─── SOURCE PASSAGE

Only the NHS connects people through their lives from cradle to grave – and can therefore tell people how they contributed to research, even long after the event.

Unlike, for example, shonky ‘public-private’ initiatives, hiding behind the NHS ‘brand name’, set up to profit from a ‘Bonfire of the Faxes’, the NHS proper doesn’t bodge it and scarper, leaving others to clean up its messes. It is the NHS that cleans up the messes created by others; thousands upon thousands of true public servants caring for people under their shared and lived understanding of the Hippocratic Oath: Do No Harm.

In the digital world, there is a Talisman that can direct every significant choice. It will not stop post-rationalisation or self-justification of pre-conceived ideas – that outcome is outwith any strategy, lying as it does in the hearts and minds of the strategists themselves. But if the Talisman helps, and is respected and used as a touchstone across the entire system, then it should stop incorrect ideas before they can go wrong at scale, and also encourage good work to flourish.

For if nothing else, this must be a fundamental goal of any (digital) strategy: to support and encourage positive innovation in care and prevention, while not killing people through ignorance, oversight or ideology.

Decision making by the Information Commissioner

The Information Commissioner’s Office operates on legal realities, i.e. “What is currently the case?”. This explains why the ICO may enforce at one minute past midnight on the day a programme comes into force, but not before. It can be infuriating, but that is what a regulator is empowered to do.

“Being legal” is a binary state – something is either legal or it isn’t.

If there is one way in which a situation or scheme or system is legal, and no ways in which it is illegal, even if there are many ways in which it is really creepy, it’s still legal. This is often infuriating in the private sector, but in the public sector there is a very different environment – because, most of the time, public sector bodies don’t get to operate in ‘stealth mode’. In the private sector, the ICO by and large regulates against dishonesty rather than for good data hygiene. The public sector is held to a higher standard.

──────
─── RECORDED INFORMATION

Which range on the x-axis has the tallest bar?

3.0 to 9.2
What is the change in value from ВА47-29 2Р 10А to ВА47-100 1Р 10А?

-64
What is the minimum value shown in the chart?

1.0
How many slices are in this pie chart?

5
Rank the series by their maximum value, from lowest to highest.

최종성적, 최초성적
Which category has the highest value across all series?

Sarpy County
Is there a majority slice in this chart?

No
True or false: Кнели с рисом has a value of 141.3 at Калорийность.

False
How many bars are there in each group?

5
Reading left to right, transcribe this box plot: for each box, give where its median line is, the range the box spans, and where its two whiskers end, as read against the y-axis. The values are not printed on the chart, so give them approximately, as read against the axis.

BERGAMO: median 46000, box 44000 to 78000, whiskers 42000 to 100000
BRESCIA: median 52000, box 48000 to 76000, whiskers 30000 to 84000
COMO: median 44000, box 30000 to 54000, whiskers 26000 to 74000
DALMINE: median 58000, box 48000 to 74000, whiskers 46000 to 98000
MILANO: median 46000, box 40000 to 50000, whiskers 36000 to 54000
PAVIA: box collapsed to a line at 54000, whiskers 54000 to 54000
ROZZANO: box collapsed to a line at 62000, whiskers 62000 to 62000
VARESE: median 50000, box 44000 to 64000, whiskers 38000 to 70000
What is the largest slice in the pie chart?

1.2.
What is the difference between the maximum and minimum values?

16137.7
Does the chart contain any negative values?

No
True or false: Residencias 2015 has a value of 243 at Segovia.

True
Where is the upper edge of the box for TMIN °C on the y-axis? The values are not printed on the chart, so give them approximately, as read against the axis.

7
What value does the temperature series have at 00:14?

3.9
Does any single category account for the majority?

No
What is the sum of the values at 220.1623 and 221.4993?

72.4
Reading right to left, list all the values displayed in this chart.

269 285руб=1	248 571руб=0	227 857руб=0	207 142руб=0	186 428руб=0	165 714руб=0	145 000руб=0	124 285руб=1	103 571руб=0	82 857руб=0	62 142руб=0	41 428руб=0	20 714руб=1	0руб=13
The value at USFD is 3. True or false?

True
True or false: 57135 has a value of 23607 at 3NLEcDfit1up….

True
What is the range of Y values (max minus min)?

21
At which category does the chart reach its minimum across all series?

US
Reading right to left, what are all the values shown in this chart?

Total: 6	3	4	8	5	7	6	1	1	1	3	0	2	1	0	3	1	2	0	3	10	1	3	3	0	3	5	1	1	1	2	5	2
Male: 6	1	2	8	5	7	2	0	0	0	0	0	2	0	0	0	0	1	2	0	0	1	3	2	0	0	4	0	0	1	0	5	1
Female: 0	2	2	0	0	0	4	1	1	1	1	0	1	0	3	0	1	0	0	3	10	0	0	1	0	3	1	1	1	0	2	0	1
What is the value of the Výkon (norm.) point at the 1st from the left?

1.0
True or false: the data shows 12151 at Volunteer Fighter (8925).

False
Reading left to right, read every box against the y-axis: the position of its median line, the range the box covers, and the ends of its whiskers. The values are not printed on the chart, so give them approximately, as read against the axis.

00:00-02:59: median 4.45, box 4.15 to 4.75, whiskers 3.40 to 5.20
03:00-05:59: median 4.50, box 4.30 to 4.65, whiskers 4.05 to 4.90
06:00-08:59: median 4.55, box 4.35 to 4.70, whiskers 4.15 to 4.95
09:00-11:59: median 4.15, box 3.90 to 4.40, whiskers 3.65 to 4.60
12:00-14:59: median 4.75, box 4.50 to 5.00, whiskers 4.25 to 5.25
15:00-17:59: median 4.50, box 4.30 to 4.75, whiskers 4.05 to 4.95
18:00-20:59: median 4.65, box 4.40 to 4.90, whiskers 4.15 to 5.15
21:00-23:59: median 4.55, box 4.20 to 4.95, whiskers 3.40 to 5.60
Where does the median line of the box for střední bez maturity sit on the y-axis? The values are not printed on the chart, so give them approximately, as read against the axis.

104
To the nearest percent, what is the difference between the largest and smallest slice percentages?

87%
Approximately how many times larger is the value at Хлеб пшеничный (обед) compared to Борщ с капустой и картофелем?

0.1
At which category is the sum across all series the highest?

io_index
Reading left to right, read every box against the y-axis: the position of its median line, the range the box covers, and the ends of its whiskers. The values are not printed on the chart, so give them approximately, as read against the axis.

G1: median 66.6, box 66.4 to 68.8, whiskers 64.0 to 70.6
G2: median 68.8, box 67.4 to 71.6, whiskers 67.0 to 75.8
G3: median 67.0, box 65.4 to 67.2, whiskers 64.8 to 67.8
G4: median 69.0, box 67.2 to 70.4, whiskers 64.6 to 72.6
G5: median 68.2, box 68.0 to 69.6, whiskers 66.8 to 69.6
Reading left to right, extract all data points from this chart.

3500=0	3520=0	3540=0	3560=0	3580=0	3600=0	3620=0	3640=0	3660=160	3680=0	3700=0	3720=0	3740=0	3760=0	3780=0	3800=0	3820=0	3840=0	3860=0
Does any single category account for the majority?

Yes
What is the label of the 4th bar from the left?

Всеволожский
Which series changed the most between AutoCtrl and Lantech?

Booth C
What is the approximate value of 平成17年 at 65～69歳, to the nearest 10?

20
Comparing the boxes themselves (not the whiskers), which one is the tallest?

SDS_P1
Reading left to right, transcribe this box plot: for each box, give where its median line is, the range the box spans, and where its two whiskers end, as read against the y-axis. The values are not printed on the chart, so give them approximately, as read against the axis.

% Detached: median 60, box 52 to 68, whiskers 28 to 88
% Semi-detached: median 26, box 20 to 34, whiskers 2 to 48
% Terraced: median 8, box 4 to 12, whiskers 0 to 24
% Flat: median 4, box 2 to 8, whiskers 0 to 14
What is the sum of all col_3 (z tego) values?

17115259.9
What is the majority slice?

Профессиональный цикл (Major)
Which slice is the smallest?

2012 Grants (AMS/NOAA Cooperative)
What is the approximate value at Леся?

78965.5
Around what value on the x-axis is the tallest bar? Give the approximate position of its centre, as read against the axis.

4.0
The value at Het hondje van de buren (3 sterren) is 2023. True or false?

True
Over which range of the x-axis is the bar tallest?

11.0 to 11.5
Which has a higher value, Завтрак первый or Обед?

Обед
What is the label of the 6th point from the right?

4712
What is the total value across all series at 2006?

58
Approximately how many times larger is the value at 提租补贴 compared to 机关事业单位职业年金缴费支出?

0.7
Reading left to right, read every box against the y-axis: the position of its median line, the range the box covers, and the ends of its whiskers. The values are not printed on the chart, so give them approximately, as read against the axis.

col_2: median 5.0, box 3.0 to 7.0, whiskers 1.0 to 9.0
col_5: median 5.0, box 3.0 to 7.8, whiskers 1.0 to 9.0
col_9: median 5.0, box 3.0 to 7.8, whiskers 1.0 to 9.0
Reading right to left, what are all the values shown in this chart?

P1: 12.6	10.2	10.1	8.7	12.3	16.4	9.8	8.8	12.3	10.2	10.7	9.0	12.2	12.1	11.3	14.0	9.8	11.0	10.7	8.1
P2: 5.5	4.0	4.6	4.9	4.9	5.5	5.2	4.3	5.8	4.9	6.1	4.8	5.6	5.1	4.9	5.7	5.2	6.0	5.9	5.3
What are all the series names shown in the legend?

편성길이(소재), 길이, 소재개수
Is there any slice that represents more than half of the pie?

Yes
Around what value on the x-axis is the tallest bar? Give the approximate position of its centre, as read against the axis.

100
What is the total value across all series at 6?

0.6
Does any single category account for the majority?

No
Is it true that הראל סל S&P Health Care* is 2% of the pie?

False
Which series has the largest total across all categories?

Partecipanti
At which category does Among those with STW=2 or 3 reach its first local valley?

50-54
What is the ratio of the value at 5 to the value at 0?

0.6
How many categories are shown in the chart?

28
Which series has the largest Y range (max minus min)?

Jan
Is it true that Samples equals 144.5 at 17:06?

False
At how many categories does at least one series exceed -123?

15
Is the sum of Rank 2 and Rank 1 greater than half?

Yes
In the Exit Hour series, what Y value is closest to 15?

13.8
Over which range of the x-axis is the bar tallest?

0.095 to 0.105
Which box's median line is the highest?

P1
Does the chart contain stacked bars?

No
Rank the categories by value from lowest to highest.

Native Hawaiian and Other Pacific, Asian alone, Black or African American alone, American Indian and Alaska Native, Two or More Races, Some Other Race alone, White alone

──────

ACTIONS TO TAKE:
#1 The passage on NHS data and the Information Commissioner states a fundamental goal of any (digital) strategy. List the three causes of killing people that this goal says must be avoided.
#2 Extend the passage on NHS data and the Information Commissioner with a few paragraphs that follow its final sentence.

RESPONSES IN ORDER:
#1
- ignorance
- oversight
- ideology

#2
Either way, before 00:01 on the first day of operation, the ICO operates only on scenarios, or possibilities.

You can in fact put a scenario to the ICO and, while its officials don’t necessarily like hypotheticals, they will offer an opinion based on what you have said.

What most people fail to understand is that ICO decisions are based exclusively upon the scenario (or evidence) as presented to it.

If you tell the ICO that you will do X, and its officials suggest that X is most likely legal, then that opinion will simply not apply if at 9:12 am on the second Thursday of the following month it turns out you instead do X plus Y; that is a different scenario.

Clearly, if you miss out critical information from the scenarios you present, then the ICO’s opinion cannot and does not reflect what you are actually doing; it only reflects what you say you are doing. Remember, the ICO operates on reality – which is why it can only enforce at 00:01 on the first day of operation.

Where the ICO issues “contradictory advice”, it is almost always because the information it was presented with changed.

In a hypothetical scenario, when the scenario changes, the ICO reserves the right to change its mind. What else would it do?

If ICO officials “change their minds” when presented with what is ostensibly “the same” information, it likely demonstrates the fact that – in the ICO’s opinion – material information was omitted the first time.

For example,’s communications programme collapsed because what NHS England told the ICO turned out to be incomplete – when other information was added, and checked against reality, what NHS England said it would do, and what it actually did, were shown to be materially different.

If you want to understand why the ICO changes its mind, the best place to start is with what you didn’t tell its officials, that someone else did.